3. [40] For Exercise 1.26:

   This problem addresses the theory and model, so there are no additional details here.

Part D: Good Code, Bad Code

A root solver finds solutions to the equation f(x) = 0 for some function f. Included here are two different implementatons of an extension of the basic half-interval root solver developed in section 1.3.3 of the text. One attempts to use abstraction well, while the other attempts to use minimal abstraction.

For some functions, the half-interval root solver may determine an approximation x which is very close to a root x^*, but f(x) may not be very close to zero (because the slope mqy be very steep at the root). You could keep defining new solvers with tighter thresholds for x until you can find a root which brings f(x) sufficiently close to zero. Alternately, you could require that both the x interval be below some threshold and the function value f(x) be below some threshold before terminating the search. The implementations below provide this additional requirement on the solutions they find.

The algorithm we'll use can be described informally as follows:

• Start with a function f of one variable, an x interval from a to b, a threshold for x and a threshold for y (i.e. f(x)). For the method to work, f(a) and f(b) must have opposite signs i.e. one must be greater than zero and one must be less than zero.

• If a and b are close enough, stop and return a. The criterion for being close enough is that the distance between a and b must be within the x threshold and the distance between f(a) and zero must be within the y threshold. This is the base case.

• Otherwise, find the midpoint between a and b and evaluate the function f at a, b and at the midpoint between a and b. If f(a) and f(midpoint) have the same sign, call the root solver recursively on the interval from the midpoint to b (note that f(b) must have a sign different from f(midpoint) in this case). Otherwise, call the root solver recursively on the interval from a to the midpoint (in this case, f(a) must have a sign different from f(midpoint)).

• Note that with every recursive call, the length of the interval diminishes by a factor of 2. Eventually, the interval will become small enough that the base case will apply, and we'll have our answer.

An Abstracted Solution

  (define (half-interval-solve fun xthreshold ythreshold
                               interval-low interval-high)
     (define (close-enough? a b)
        (and (< (abs (- a b)) xthreshold) 
             (< (abs (fun a)) ythreshold))) 
     (define (same-sign? a b)
        (or (and (< a 0) (< b 0))
            (and (> a 0) (> b 0))))
     (define (midpoint a b)
        (/ (+ a b) 2.0))
     (define (half-interval-solve-aux interval-low interval-high)
       (if (close-enough? interval-low interval-high) 
           interval-low
           (let ((interval-mid (midpoint interval-low interval-high)))
             (let ((value-low (fun interval-low))
                   (value-mid (fun interval-mid))
                   (value-high (fun interval-high)))

Brief 1:
Repeat the records below exactly, and leave the pictures out of your answer.

Material provided:
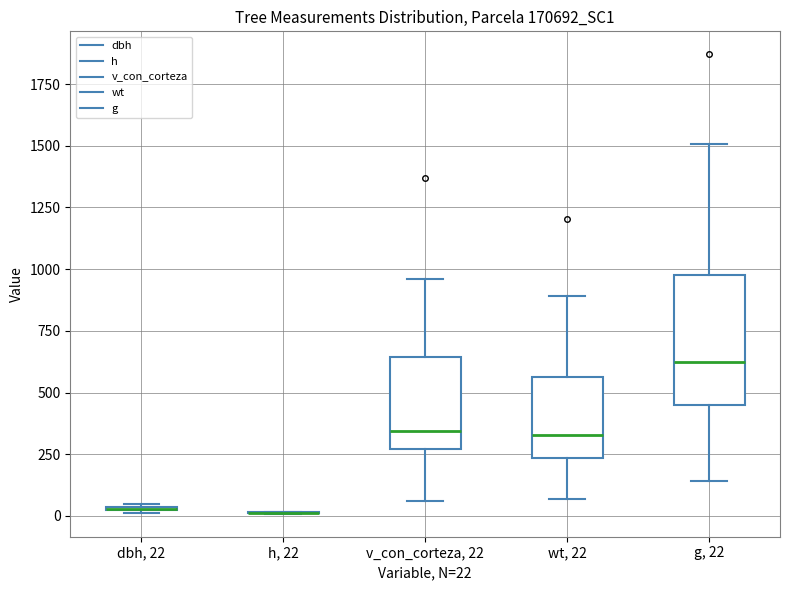

Reading left to right, read every box against the y-axis: the position of its median line, the range the box covers, and the ends of its whiskers. The values are not printed on the chart, so give them approximately, as read against the axis.

dbh, 22: box collapsed to a line at 50, whiskers 0 to 50
h, 22: box collapsed to a line at 0, whiskers 0 to 0
v_con_corteza, 22: median 350, box 250 to 650, whiskers 50 to 950
wt, 22: median 350, box 250 to 550, whiskers 50 to 900
g, 22: median 600, box 450 to 1000, whiskers 150 to 1500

Brief 2:
Duplicate the root solver text above exactly, beginning at the words "(define (half-interval-solve fun" and stopping after "a b)) xthreshold)".

Task result 1:
Reading left to right, read every box against the y-axis: the position of its median line, the range the box covers, and the ends of its whiskers. The values are not printed on the chart, so give them approximately, as read against the axis.

dbh, 22: box collapsed to a line at 50, whiskers 0 to 50
h, 22: box collapsed to a line at 0, whiskers 0 to 0
v_con_corteza, 22: median 350, box 250 to 650, whiskers 50 to 950
wt, 22: median 350, box 250 to 550, whiskers 50 to 900
g, 22: median 600, box 450 to 1000, whiskers 150 to 1500

Task result 2:
(define (half-interval-solve fun xthreshold ythreshold
                               interval-low interval-high)
     (define (close-enough? a b)
        (and (< (abs (- a b)) xthreshold)